Methodology

The public benchmark policy behind verified VRAM Check results.

This page explains the shared benchmark profile, score construction, trust states, class system, and leaderboard eligibility rules so users can understand exactly what a result means before they compare or share it.

Canonical profileTinyLlama 1.1B Q4_K_M

The current public benchmark profile is intentionally fixed so verified runs can be compared consistently.

Verification pathOfficial release, published checksum, local verification

Official releases can be verified locally with vramcheck verify-release --file .\vramcheck-windows.exe.

Score flow

How the public score is constructed.

A VRAM Check score is not a synthetic composite. It is a real inference result governed by a canonical profile and a public trust model.

Canonical profile

VRAM Check uses one fixed TinyLlama 1.1B Q4_K_M profile so verified runs stay comparable across systems and over time.

Primary score

Decode throughput is the canonical score. Prefill throughput and TTFT remain visible because they describe different parts of the inference experience.

Strict pass selection

The benchmark runs multiple passes and selects the representative pass closest to the multi-metric median.

Stability gating

Decode, prefill, and TTFT variance are measured so unstable or noisy runs do not enter the competitive board as if they were equally trustworthy.

Metrics

What each visible metric is trying to tell you.

Decode throughput

The primary leaderboard score. It reflects sustained token generation speed after the model is already running.

Prefill throughput

How quickly the model processes prompt tokens before generation begins. This is critical for long prompts and larger contexts.

TTFT p50

Median time-to-first-token across the canonical prompts. Lower is better because it reflects interaction latency, not just throughput.

Session total vs canonical pass time

Total session time includes strict passes, warmup, and setup. Canonical pass time is only the selected scored pass used in the result.

Trust states

Why not every useful run becomes a competitive rank.

Verified GPU

Acceleration is active, the canonical profile ran, and the run carries the verification metadata expected by the backend.

Verified provisional

The run is real and verified but did not satisfy the active leaderboard gate, usually because of stability or eligibility policy.

Compatibility

The run is useful for practical guidance but does not represent an officially ranked accelerated benchmark.

Estimated

A fast exploratory fit result that never enters the leaderboard and should never be interpreted as verified throughput.

Leaderboard eligibility

What a run must satisfy before it can claim competitive position.

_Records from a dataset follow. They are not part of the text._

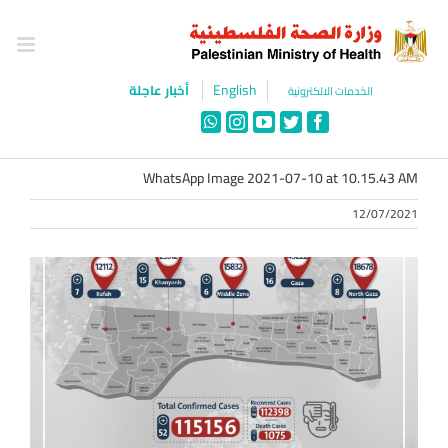
Ski
t
conten
English
أخبار عاجلة
الخدمات الالكترونية
WhatsApp
Instagram
YouTube
Twitter
Facebook
WhatsApp Image 2021-07-10 at 10.15.43 AM
12/07/2021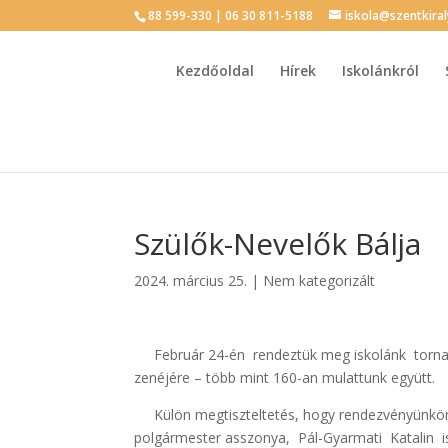
88 599-330 | 06 30 811-5188
iskola@szentkira
Kezdőoldal
Hírek
Iskolánkról
Szülők-Nevelők Bálja
2024. március 25.
|
Nem kategorizált
Február 24-én rendeztük meg iskolánk tornate
zenéjére – több mint 160-an mulattunk együtt.
Külön megtiszteltetés, hogy rendezvényünkön 
polgármester asszonya, Pál-Gyarmati Katalin i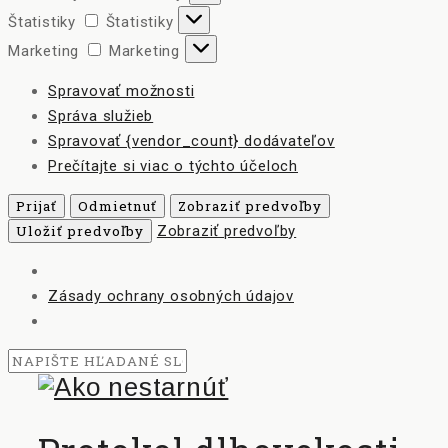
Štatistiky
Štatistiky
Marketing
Marketing
Spravovať možnosti
Správa služieb
Spravovať {vendor_count} dodávateľov
Prečítajte si viac o týchto účeloch
Prijať
Odmietnuť
Zobraziť predvoľby
Uložiť predvoľby
Zobraziť predvoľby
Zásady ochrany osobných údajov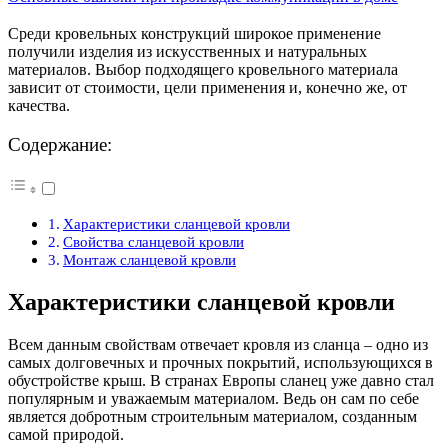
Среди кровельных конструкций широкое применение
получили изделия из искусственных и натуральных
материалов. Выбор подходящего кровельного материала
зависит от стоимости, цели применения и, конечно же, от
качества.
Содержание:
Характеристики сланцевой кровли
Свойства сланцевой кровли
Монтаж сланцевой кровли
Характеристики сланцевой кровли
Всем данным свойствам отвечает кровля из сланца – одно из
самых долговечных и прочных покрытий, использующихся в
обустройстве крыш. В странах Европы сланец уже давно стал
популярным и уважаемым материалом. Ведь он сам по себе
является добротным строительным материалом, созданным
самой природой.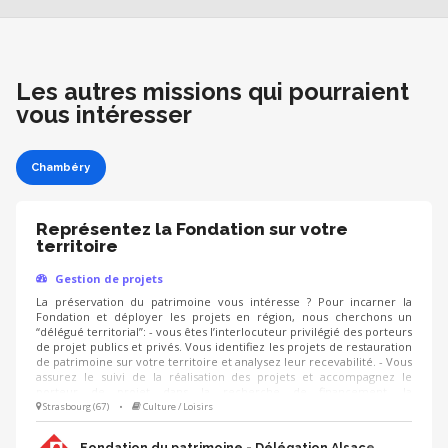
Les autres missions qui pourraient
vous intéresser
Chambéry
Représentez la Fondation sur votre
territoire
Gestion de projets
La préservation du patrimoine vous intéresse ? Pour incarner la
Fondation et déployer les projets en région, nous cherchons un
“délégué territorial”: - vous êtes l’interlocuteur privilégié des porteurs
de projet publics et privés. Vous identifiez les projets de restauration
de patrimoine sur votre territoire et analysez leur recevabilité. - Vous
assurez le suivi de la réalisation des projets et accompagnez le
porteur de projet dans la recherche de financement, la
communication, l'animation de sa collecte, jusqu'à la clôture du
Strasbourg (67)
•
Culture / Loisirs
projet. - Vous contribuez au développement des adhésions et des
ressources (mécènes, donateurs, partenariats, etc.) pour pérenniser
Fondation du patrimoine - Délégation Alsace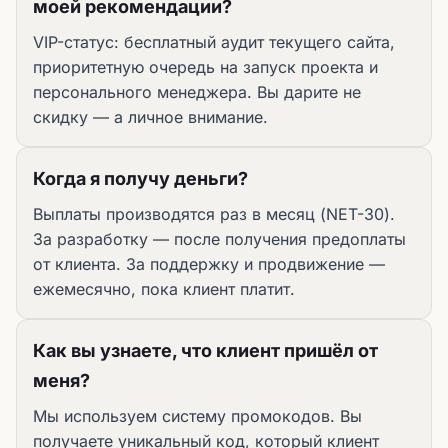
моей рекомендации?
VIP-статус: бесплатный аудит текущего сайта,
приоритетную очередь на запуск проекта и
персонального менеджера. Вы дарите не
скидку — а личное внимание.
Когда я получу деньги?
Выплаты производятся раз в месяц (NET-30).
За разработку — после получения предоплаты
от клиента. За поддержку и продвижение —
ежемесячно, пока клиент платит.
Как вы узнаете, что клиент пришёл от
меня?
Мы используем систему промокодов. Вы
получаете уникальный код, который клиент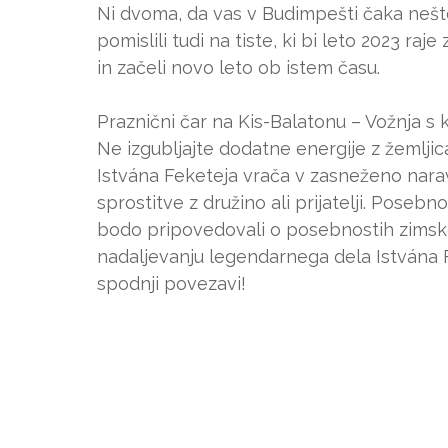
Ni dvoma, da vas v Budimpešti čaka nešt
pomislili tudi na tiste, ki bi leto 2023 ra
in začeli novo leto ob istem času.
Praznični čar na Kis-Balatonu – Vožnja s
Ne izgubljajte dodatne energije z žemljic
Istvána Feketeja vrača v zasneženo naravo
sprostitve z družino ali prijatelji. Pose
bodo pripovedovali o posebnostih zimske
nadaljevanju legendarnega dela Istvána Fe
spodnji povezavi!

  • Runtime acceleration must be active and the execution profile must be verified GPU.
  • The canonical profile must complete successfully with the expected verification metadata.
  • Strict stability checks must stay within the active decode, prefill, and TTFT policy thresholds.
  • The backend must classify the run as eligible, not provisional or compatibility.

Class system

Class describes capability. Rank describes field position.

Class

Class is the absolute capability band of the machine under the active policy.

Current public scale: S, A,B, C, D,E.

Rank

Rank is competitive context inside the active leaderboard pool or board segment.

A machine can have a modest class and still place well in a narrow field, or a high class and a weaker competitive position in a crowded frontier board.

Verification path

What users can validate locally before they trust the binary.

Download official release -> compare published .sha256 -> run `vramcheck verify-release --file .\vramcheck-windows.exe` -> benchmark

The public supported installation path is the official binary release. npm-style global installers are not offered yet because the product still prioritizes verified binary distribution and release clarity over package-manager surface area.